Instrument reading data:

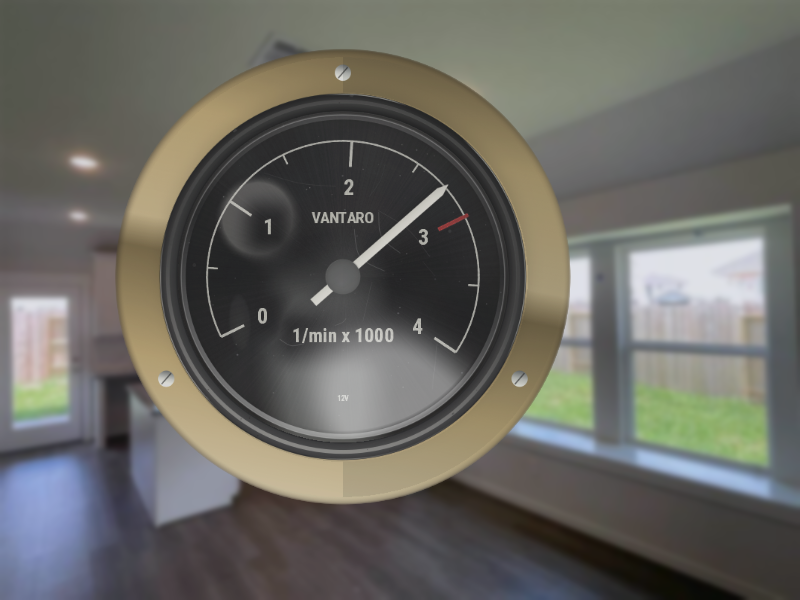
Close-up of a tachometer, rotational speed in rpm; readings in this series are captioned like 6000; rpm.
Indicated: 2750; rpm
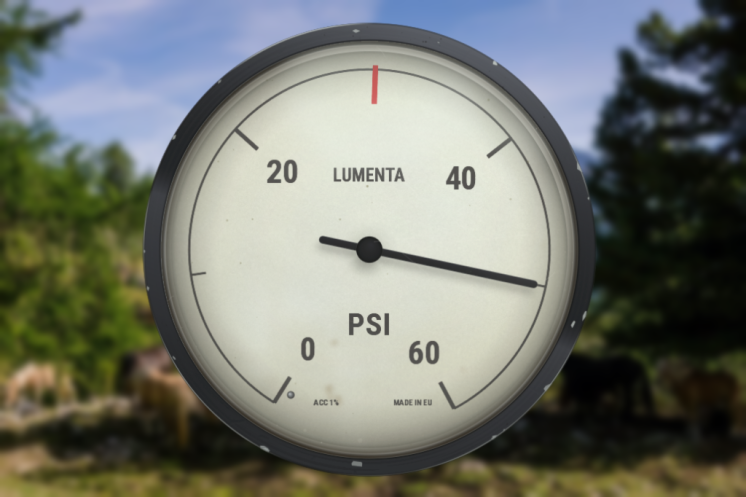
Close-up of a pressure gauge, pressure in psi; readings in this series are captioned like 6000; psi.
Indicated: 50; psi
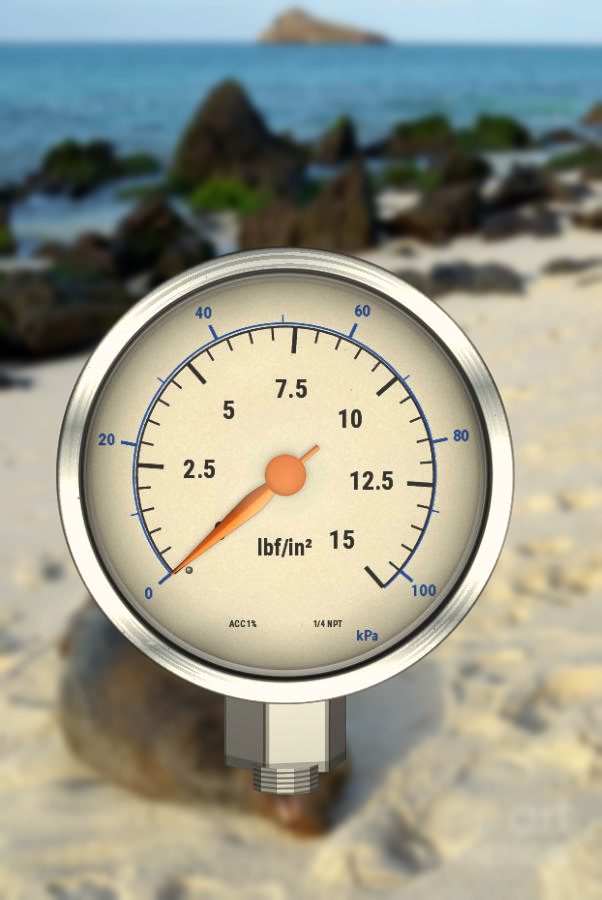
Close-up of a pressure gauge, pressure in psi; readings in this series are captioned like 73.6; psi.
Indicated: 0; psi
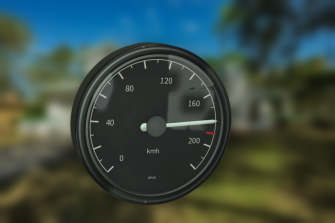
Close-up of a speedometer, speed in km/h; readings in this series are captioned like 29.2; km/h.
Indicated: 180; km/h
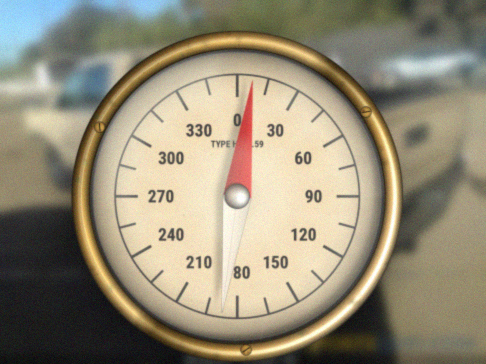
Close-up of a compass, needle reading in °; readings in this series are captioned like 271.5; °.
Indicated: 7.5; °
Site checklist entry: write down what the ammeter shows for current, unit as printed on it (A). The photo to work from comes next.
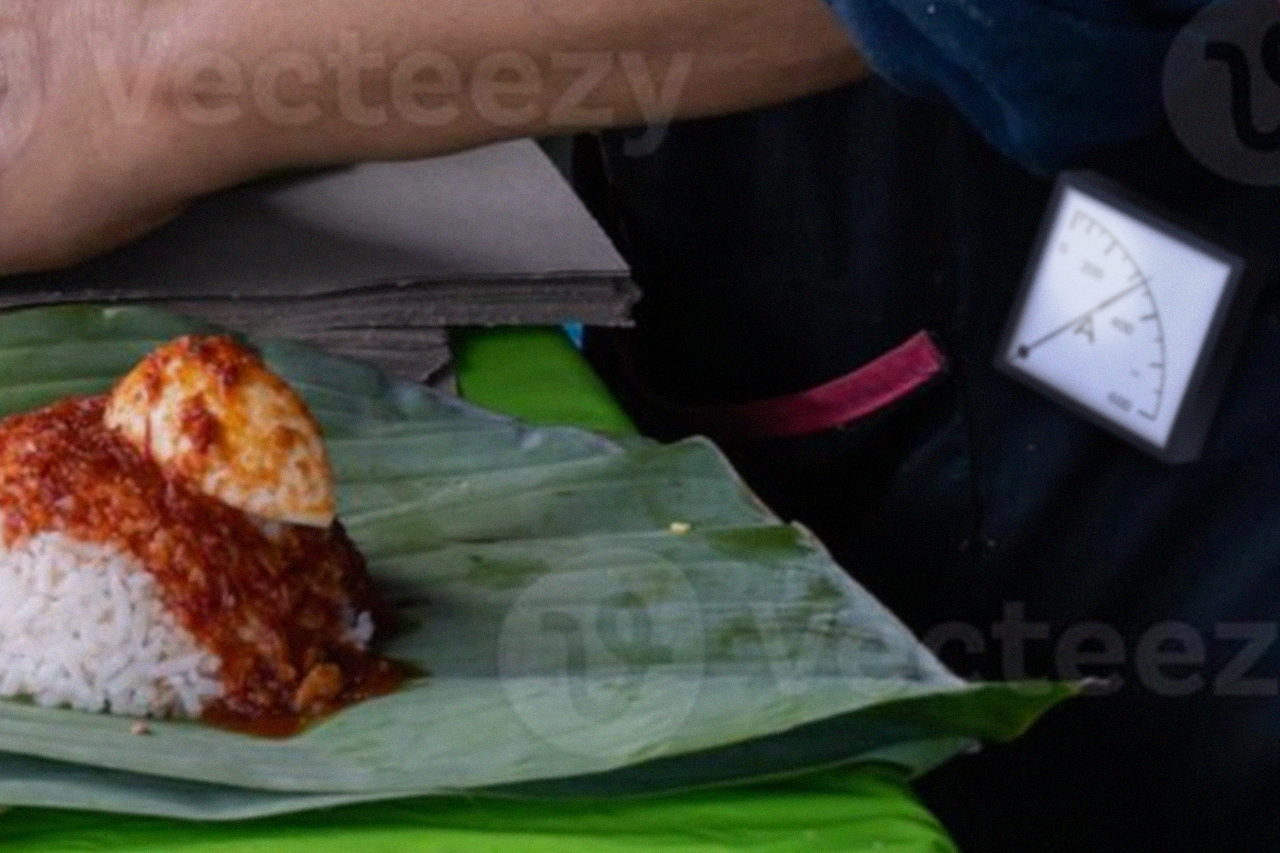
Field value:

* * *

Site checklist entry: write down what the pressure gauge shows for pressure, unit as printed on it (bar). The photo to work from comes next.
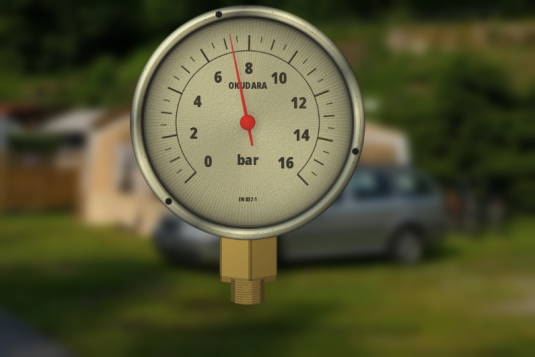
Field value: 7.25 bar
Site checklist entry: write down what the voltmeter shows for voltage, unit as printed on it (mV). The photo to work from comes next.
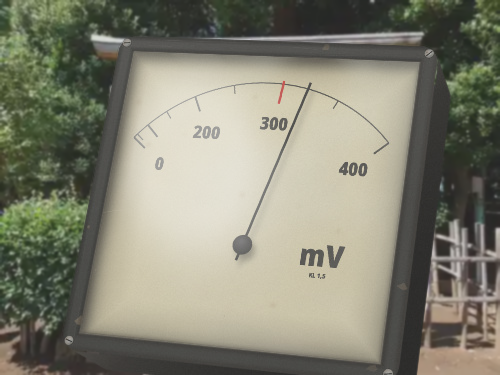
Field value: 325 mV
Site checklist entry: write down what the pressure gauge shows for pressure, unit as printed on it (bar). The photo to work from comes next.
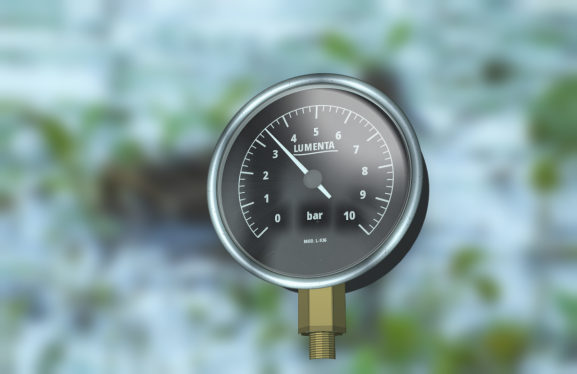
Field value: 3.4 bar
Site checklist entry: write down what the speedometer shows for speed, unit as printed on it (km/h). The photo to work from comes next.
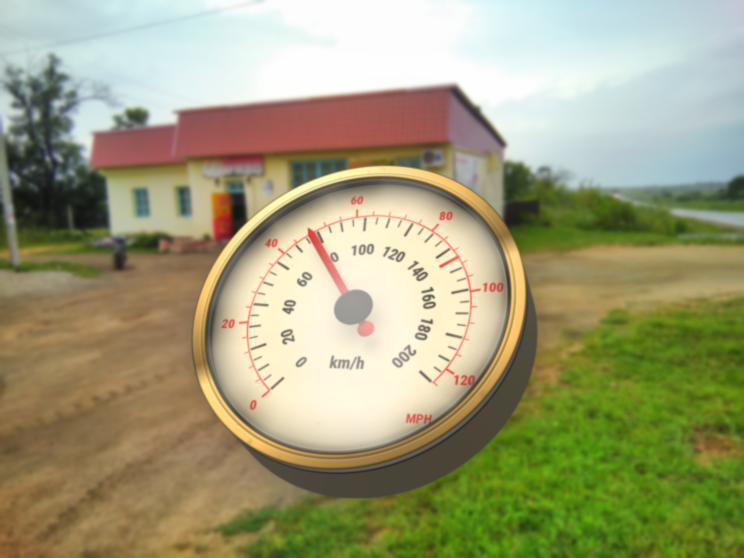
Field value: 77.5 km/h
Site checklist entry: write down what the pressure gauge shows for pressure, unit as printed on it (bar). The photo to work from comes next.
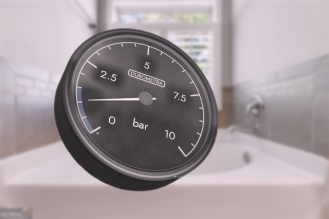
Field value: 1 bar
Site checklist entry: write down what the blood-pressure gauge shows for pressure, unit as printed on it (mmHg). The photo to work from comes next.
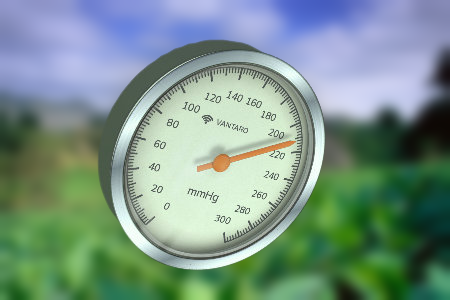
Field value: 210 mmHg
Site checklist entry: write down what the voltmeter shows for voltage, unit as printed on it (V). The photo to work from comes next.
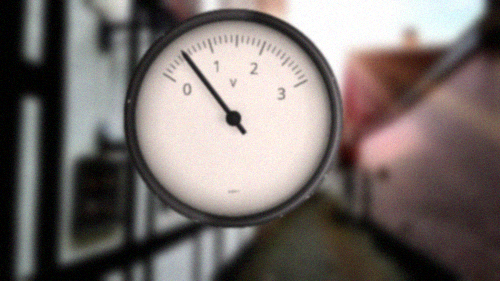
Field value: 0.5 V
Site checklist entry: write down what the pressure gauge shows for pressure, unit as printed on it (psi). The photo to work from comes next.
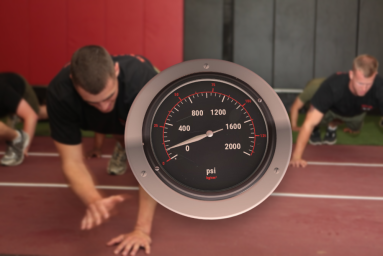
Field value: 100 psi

* * *

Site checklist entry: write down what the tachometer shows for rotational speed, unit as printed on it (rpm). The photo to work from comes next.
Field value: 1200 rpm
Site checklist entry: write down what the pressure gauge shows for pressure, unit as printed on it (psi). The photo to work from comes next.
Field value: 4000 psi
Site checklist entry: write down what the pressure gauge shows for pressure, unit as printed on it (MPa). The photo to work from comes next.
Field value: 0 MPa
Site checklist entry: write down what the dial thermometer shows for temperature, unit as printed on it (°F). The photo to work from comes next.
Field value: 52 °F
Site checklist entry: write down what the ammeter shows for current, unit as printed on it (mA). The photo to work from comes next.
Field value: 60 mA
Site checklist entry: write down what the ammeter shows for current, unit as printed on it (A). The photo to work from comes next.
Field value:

> _EXERCISE DESCRIPTION_: Quote the listing above word for word, starting at the line that contains "(mV). The photo to work from comes next." and ending at the line that contains "Field value: 1 bar", both included. Leave the pictures out of your answer.

> _RESULT FOR THIS EXERCISE_:
Site checklist entry: write down what the voltmeter shows for voltage, unit as printed on it (mV). The photo to work from comes next.
Field value: 325 mV
Site checklist entry: write down what the pressure gauge shows for pressure, unit as printed on it (bar). The photo to work from comes next.
Field value: 3.4 bar
Site checklist entry: write down what the speedometer shows for speed, unit as printed on it (km/h). The photo to work from comes next.
Field value: 77.5 km/h
Site checklist entry: write down what the pressure gauge shows for pressure, unit as printed on it (bar). The photo to work from comes next.
Field value: 1 bar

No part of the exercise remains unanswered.